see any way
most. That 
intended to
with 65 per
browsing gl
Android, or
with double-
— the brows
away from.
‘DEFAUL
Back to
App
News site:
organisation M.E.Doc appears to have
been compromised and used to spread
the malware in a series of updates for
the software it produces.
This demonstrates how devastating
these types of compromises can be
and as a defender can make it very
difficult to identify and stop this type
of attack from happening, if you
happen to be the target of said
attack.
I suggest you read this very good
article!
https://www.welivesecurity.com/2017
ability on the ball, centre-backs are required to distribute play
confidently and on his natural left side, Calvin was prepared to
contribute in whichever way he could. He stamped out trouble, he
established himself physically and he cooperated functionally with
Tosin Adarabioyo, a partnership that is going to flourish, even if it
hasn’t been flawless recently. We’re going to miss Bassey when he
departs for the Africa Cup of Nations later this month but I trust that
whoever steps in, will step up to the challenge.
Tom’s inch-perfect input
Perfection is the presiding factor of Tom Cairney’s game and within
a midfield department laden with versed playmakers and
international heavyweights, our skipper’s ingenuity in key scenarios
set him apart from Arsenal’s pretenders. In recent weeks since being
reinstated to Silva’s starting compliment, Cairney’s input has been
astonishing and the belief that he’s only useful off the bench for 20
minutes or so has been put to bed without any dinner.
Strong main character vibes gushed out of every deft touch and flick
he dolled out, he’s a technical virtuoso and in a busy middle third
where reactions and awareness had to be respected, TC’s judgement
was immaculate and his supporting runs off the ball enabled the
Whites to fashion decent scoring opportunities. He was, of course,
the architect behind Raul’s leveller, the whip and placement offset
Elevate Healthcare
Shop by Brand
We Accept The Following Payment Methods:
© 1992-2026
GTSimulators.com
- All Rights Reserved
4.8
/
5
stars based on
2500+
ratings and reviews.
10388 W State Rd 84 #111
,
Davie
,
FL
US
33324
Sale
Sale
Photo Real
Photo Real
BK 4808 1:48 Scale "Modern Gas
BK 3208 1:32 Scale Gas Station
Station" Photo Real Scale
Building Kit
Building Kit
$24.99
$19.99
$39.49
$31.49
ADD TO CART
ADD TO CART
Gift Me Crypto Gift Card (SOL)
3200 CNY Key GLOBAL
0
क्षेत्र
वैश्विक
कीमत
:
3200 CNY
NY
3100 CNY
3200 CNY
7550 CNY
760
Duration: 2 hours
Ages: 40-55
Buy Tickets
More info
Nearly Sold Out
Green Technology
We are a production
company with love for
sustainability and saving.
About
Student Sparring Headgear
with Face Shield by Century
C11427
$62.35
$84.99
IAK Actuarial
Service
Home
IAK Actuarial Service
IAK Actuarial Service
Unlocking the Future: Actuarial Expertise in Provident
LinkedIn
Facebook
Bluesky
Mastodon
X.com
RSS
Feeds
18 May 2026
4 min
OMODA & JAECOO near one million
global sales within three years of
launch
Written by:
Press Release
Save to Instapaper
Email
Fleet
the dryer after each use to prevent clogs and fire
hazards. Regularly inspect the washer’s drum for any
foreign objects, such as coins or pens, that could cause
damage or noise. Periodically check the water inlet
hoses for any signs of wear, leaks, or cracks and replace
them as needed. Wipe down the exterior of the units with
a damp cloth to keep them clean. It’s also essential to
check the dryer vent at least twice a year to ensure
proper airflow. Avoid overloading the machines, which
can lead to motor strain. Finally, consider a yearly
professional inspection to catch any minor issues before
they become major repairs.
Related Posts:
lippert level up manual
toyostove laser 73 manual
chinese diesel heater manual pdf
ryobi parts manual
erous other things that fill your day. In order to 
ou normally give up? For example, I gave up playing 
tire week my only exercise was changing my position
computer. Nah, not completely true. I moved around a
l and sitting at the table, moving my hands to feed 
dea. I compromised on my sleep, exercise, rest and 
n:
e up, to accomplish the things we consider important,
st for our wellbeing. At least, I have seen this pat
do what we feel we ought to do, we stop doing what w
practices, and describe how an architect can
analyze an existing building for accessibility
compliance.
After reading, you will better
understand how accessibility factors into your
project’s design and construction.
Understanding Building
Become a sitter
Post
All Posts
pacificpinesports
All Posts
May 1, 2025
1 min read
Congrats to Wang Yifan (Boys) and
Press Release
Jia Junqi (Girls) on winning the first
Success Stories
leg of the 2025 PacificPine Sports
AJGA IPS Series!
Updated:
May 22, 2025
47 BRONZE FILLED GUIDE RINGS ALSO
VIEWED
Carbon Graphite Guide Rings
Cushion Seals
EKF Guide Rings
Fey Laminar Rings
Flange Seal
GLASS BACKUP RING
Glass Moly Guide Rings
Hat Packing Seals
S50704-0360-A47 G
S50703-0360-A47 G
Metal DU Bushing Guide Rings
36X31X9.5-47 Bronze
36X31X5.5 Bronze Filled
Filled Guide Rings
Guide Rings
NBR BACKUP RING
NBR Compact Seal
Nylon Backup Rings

● ● ● ● ●

WHAT TO PRODUCE:
Only lines with the word "Scale" are needed. Copy them from the preceding records.

RESULT BELOW:
BK 4808 1:48 Scale "Modern Gas
BK 3208 1:32 Scale Gas Station
Station" Photo Real Scale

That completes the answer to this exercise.